Mais malgré la perte trimestrielle, Johan Thijs a voulu envoyer un message plutôt rassurant sur la santé du groupe. "On a réduit le risque" , a-t-il expliqué d’emblée. De fait, le portefeuille des obligations des pays du Sud de la zone euro a encore été réduit de 50 % pour revenir à 2,5 milliards dont 1,4 milliard d’euros pour le papier souverain italien.

M. Thijs a aussi souligné la bonne tenue des résultats sous-jacents (372 millions d’euros) "au-dessus des prévisions des analystes" et la plus-value (qui influencera les résultats au troisième trimestre) sur la vente de l’assureur polonais Warta (300 millions d’euros). "On a pu renforcer nos positions en termes de liquidités", a-t-il également expliqué. Les besoins pour 2012 sont entièrement couverts et la nouvelle législation sur les "covered bonds" (qui permettra aux banques de se financer en émettant des obligations garanties) devrait faciliter les financements pour 2013.

Autre point : le groupe confirme son intention de rembourser les aides publiques (l’Etat fédéral et de la Région flamande ont apporté 7 milliards d’euros en 2008-2009). Comme prévu, il remboursera 4,7 milliards d’euros pour fin 2013 (dont une grande partie en 2012) sachant que 500 millions ont déjà été rendus en janvier dernier. Pour cela, il table sur un bénéfice de 2,3 milliards d’euros à l’horizon 2013. Et confirme qu’il n’y aura pas de dividende pour 2013.

Sur la forte exposition de KBC en Europe centrale et de l’Est (y compris en termes d’obligations souveraines), le directeur financier, Luc Popelier, s’est montré rassurant et juge les éventuelles moins-values très limitées.

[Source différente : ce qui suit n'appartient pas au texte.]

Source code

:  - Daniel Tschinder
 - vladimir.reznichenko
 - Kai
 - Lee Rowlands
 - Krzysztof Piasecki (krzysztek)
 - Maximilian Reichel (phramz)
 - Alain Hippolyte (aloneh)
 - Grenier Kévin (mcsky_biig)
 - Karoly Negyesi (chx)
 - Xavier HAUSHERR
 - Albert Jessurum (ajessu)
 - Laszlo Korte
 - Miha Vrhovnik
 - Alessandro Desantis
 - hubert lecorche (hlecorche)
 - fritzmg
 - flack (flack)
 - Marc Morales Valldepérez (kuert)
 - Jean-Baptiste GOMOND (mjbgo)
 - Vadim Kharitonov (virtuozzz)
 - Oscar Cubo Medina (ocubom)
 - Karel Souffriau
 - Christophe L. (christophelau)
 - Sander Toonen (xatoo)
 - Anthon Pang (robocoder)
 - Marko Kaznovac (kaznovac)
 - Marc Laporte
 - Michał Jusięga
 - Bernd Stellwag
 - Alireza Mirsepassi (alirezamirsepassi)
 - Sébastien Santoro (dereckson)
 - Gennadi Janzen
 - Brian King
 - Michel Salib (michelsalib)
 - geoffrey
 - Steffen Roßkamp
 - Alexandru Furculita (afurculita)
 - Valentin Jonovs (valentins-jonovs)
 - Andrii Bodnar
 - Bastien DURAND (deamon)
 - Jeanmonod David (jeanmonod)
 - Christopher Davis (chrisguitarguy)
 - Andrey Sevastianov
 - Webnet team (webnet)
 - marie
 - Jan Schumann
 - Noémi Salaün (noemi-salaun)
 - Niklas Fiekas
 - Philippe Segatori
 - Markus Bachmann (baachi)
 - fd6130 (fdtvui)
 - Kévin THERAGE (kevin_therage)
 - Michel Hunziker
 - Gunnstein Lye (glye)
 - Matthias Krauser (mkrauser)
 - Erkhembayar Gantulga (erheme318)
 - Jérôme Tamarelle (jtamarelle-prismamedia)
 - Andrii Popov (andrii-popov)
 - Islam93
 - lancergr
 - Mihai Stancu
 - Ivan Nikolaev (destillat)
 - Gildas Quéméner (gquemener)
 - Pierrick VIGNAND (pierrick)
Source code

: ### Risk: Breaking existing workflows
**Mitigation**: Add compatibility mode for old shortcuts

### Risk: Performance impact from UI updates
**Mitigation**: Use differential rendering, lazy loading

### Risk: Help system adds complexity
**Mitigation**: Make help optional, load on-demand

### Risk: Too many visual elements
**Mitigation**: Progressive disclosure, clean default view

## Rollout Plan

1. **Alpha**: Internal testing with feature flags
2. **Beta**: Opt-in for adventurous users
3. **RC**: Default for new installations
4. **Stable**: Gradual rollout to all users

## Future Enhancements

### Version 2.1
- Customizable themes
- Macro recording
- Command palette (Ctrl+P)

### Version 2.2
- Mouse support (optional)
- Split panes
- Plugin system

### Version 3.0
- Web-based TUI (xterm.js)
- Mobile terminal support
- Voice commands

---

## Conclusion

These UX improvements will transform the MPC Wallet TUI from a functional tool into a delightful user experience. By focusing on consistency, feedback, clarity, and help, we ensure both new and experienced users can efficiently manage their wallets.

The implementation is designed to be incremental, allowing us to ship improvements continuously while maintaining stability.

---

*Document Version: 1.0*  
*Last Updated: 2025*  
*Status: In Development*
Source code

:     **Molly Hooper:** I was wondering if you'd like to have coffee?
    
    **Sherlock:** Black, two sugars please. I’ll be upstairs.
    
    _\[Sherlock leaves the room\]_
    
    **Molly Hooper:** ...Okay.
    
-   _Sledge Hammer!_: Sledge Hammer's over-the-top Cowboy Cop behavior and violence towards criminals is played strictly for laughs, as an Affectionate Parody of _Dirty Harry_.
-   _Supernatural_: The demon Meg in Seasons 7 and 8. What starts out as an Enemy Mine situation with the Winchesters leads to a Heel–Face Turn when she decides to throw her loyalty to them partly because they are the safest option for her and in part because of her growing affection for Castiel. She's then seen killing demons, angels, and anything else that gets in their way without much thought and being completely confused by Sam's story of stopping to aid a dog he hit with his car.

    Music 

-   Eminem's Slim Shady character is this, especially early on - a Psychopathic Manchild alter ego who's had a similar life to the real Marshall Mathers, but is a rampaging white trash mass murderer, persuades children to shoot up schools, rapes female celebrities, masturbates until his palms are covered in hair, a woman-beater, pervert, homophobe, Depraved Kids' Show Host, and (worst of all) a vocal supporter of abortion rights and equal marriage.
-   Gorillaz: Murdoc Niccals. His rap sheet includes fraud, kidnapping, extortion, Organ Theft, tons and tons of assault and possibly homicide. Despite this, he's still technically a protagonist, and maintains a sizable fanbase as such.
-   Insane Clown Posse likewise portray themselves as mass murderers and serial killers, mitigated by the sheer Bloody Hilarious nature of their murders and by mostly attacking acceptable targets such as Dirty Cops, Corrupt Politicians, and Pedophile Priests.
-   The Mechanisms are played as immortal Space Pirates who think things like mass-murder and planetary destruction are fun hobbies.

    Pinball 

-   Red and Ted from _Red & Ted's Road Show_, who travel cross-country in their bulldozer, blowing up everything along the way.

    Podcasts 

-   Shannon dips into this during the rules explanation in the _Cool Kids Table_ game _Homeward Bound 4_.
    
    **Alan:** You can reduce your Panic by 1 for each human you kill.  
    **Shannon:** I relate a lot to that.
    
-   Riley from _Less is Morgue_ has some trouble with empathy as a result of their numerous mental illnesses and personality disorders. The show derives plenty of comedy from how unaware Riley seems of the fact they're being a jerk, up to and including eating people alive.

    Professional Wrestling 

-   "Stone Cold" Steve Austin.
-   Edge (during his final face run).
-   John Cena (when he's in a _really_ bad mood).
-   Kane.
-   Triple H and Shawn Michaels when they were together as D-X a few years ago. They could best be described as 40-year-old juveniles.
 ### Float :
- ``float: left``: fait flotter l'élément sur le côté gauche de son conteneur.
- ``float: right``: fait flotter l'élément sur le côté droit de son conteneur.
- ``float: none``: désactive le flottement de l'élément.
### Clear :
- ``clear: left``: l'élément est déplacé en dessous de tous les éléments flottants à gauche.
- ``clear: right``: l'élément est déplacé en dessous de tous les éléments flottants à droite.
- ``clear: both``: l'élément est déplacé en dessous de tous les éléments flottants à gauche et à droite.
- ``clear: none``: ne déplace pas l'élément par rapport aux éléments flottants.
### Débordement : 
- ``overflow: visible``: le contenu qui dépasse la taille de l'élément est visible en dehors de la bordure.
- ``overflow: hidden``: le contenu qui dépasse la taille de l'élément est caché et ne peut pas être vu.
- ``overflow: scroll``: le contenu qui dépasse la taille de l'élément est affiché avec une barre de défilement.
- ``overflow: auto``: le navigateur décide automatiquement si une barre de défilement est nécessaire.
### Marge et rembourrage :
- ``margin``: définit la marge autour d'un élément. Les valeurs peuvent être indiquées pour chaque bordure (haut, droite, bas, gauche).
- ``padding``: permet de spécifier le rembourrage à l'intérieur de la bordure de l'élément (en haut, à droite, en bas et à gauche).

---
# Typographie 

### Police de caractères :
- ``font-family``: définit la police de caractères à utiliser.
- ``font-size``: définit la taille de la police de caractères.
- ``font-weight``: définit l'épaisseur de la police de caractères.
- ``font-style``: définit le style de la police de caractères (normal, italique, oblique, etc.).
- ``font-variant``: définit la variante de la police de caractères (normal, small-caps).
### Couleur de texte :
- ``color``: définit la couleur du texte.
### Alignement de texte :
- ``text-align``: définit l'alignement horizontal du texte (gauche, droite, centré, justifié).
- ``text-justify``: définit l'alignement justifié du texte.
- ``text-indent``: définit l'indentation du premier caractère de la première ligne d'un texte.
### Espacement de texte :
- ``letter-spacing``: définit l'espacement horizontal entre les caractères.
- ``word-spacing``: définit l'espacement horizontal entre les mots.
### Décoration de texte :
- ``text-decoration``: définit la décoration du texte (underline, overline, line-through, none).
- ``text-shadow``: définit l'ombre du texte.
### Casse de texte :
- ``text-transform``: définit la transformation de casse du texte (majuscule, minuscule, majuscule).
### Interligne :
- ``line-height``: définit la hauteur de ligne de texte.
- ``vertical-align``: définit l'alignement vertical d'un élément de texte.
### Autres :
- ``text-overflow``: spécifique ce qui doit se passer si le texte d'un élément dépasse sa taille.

Bertrand Veraghaenne, chef économiste à la Banque Transatlantique Belgium se dit "frappé" par "la forte réduction" de la taille du bilan de KBC. Réduction qui a pour effet de diminuer la marge d’intérêts actuelle et le potentiel de bénéfice à moyen et long termes. Il estime par ailleurs KBC "trop exposé" sur la dette souveraine belge (environ 25 milliards d’euros) sur un total de 50 milliards.

Les chiffres publiés hier n’ont pas eu un effet positif sur l’action KBC qui a clôturé en baisse de 0,63 % à 18 euros en Bourse de Bruxelles.